Gadis itu menggeleng. "Enggak, muka lo tampang-tampang kriminal." Herra Tya Hartono kembali melanjutkan kegiatan mewarnai nya pada kuku di kaki mulus nya.

Harry mendecak sebal, "Lo mau di jodohin maimunah, gue aja habis ngomongin ini sama Papa Mama. Kata nya lo di nikahin sama temen Papa"

Tya menoleh. "Terus gue peduli? Lo kalo mau ngibul pinteran dikit dong."

Harry menghela nafas, percuma mengatakan ini pada adik nya yang keras kepala itu. Toh, dia juga tidak percaya. Lebih baik dia mempersiapkan segala nya, dan dia akan tertawa paling kencang saat melihat ekspresi adiknya nanti malam.

Sepeninggalan abang nya, Tya bernafas lega karena bisa mengecat kuku nya dengan tenang dan damai. Namun itu hanya sebentar sebelum ibu nya datang mengetuk pintu nya dan tanpa di jawab langsung masuk begitu saja.

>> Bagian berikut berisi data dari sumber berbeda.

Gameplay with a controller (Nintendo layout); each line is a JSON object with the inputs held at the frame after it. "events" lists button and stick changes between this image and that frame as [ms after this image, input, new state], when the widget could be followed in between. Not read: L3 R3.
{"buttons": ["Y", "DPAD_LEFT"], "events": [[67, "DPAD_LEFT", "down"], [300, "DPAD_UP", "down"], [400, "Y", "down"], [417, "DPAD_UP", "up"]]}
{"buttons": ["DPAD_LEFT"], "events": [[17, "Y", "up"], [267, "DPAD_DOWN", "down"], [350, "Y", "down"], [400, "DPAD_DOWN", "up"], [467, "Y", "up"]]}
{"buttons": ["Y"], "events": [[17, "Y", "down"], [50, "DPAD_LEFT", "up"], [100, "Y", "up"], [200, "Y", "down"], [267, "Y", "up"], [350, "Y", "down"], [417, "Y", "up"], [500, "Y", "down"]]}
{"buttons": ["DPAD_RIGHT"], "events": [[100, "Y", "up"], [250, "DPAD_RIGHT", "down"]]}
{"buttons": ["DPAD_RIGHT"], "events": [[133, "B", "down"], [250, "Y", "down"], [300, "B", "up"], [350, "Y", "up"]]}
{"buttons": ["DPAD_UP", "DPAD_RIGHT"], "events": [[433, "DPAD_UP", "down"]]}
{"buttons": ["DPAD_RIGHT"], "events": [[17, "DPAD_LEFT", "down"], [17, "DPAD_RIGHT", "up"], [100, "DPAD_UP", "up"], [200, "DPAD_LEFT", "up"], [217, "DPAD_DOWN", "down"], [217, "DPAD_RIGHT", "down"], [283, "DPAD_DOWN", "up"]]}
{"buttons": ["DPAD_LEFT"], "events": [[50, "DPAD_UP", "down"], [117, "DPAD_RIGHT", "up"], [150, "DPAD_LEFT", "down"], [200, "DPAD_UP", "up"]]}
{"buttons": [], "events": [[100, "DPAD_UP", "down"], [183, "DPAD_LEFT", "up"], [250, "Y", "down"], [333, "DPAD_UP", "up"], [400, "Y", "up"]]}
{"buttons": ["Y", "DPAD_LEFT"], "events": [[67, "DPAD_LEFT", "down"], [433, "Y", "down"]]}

"Tya," Wanita kepala 4 bernama Kayla itu duduk di samping Tya. "Nanti malam ikut mama ya, makan malam bareng teman papa."

"Ck, nanti malam Tya ada acara, Ma. Lihat, Tya aja udah kutek-in kuku nya."

Kayla menghela nafas. "Kali ini aja, lagian kan kamu udah sering keluar bareng temen kamu. Sekalian rayain ulang tahun mama. Inget kan?"

Tya membulatkan mata nya dan menoleh ke arah jam dan fokus ke angka kecil di sudut kanan lingkaran itu. Sialan, dia lupa hari ini adalah ulang tahun ibu nya.

"Hehe, hampir aja lupa, untung mama ingetin."

Kayla memutar bola mata nya malas melihat tingkah anak gadis nya ini. "Yaudah, nanti Bibi Noni datang bawain kamu baju."

Tya mengerutkan kening nya. "Kenapa di bawain? Baju Tya banyak kok. Bermerk lagi."

Kayla tersenyum. "Baju muslimah? Ada gak?"

Tya diam sebentar, lalu menggeleng pelan sambil cengir lebar. Kayla menghela nafas lalu tersenyum manis, kemudian berjalan keluar menuju pintu. Namun sebelum diri nya hilang bagai di telan pintu, ia menoleh sebentar. "Kutek nya jangan lupa di hapus! Kalo ga nanti mama potong jari nya lho!"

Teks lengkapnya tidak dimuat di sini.